Nevertheless, that same connecting trail also connected with an apparent use-trail leading into the canyon and towards the rocky base of Háifoss and Granni.
Judging by the steepness of the cliffs, this would be an excursion full of rockfall danger and rough scrambling within the depths of the canyon, but it is an option if you’re aware of the risks you’re taking.
Haifoss resides in the South Region near Selfoss, Iceland. It is administered by the municipality of Rangárþing ytra. For information or inquiries about the general area as well as current conditions, you may want to try visiting their website.
Háifoss is technically part of the highlands near the head of Þjórsárdalur Valley so I’ll describe the driving directions from Selfoss, which was probably the nearest town of significant size along the Ring Road.
From the roundabout just south of the bridge over the Ölfusá River in Selfoss, we’d continue east on the Ring Road (Austurvegur) for about 15km.
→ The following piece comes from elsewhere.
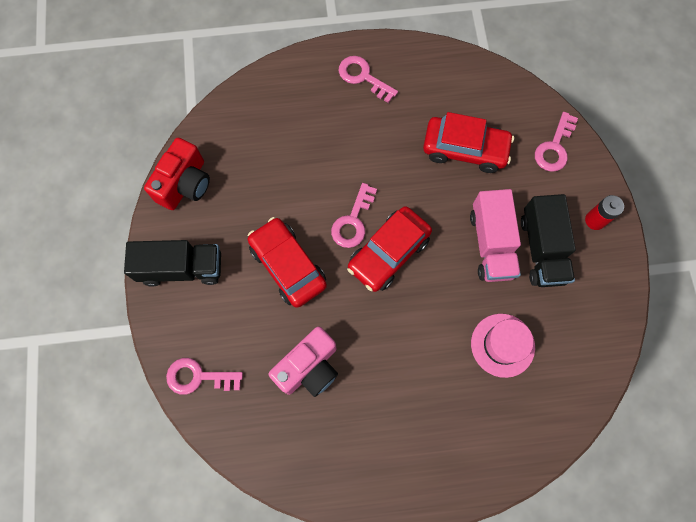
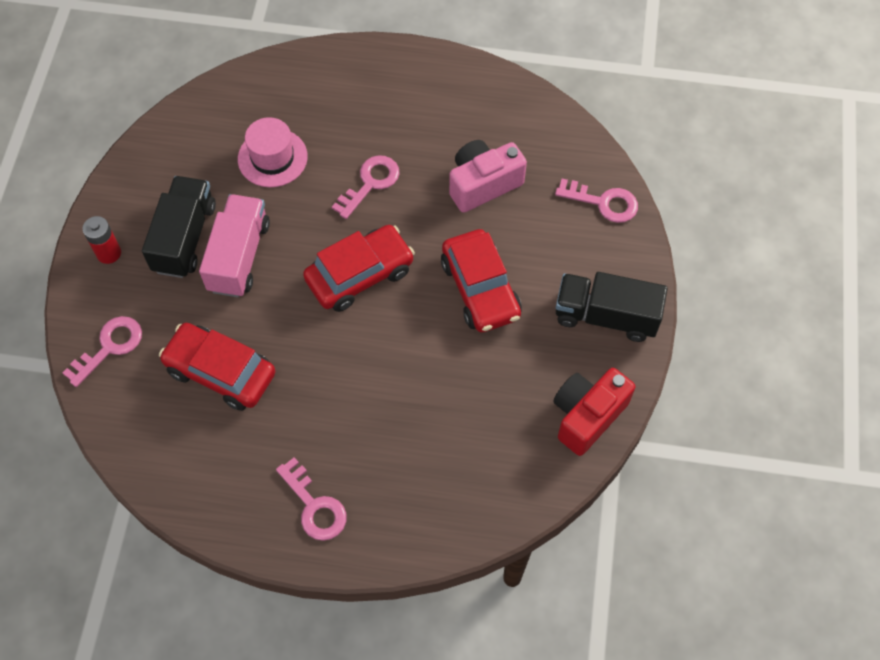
camera: 165 degrees left, 10 degrees down
(353, 221) = (390, 319): pink key -> pink key (370, 183)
Then, we’d leave the Ring Road by turning left onto the Route 30 for 18km before turning right onto Route 32 (Þjórsárdalsvegur), where we’d follow this road for about 43km.
Then, we’d turn left onto a signed turnoff for Háifoss, which put us on the unpaved Route 332.
At about 550m, we’d encounter a three-way intersection where we kept right to stay on the road to Háifoss (the road on the left was a 4wd route leading to Gjáin).
Then, we’d continue on the bumpy and potholed Road 332 for another 6.5km before turning left for the final 450m to the Háifoss car park.
This stretch on the Road 332 is where it would be advantageous to have a 4wd or at least a vehicle with high clearance and sturdy tires as opposed to a low-clearance passenger vehicle.
Overall, this 84km drive would take about 90 minutes.
Conversely, it’s also possible to drive to Háifoss from Hella, and the easiest way to do that would be to drive about 7.3km west of town along the Ring Road before turning right onto the Route 26.
Then, we’d follow the Route 26 for 62km (becoming unpaved for the last 10-15km stretch) before turning left onto the Road 32 (Þjórsárdalsvegur).
Once on the Road 32 (which is paved again), we’d then drive for 8km before turning right onto the Road 332 and follow the unpaved road as directed above for the final 7.5km stretch to the Háifoss car park.
Overall, this 85km drive would also take around 90 minutes.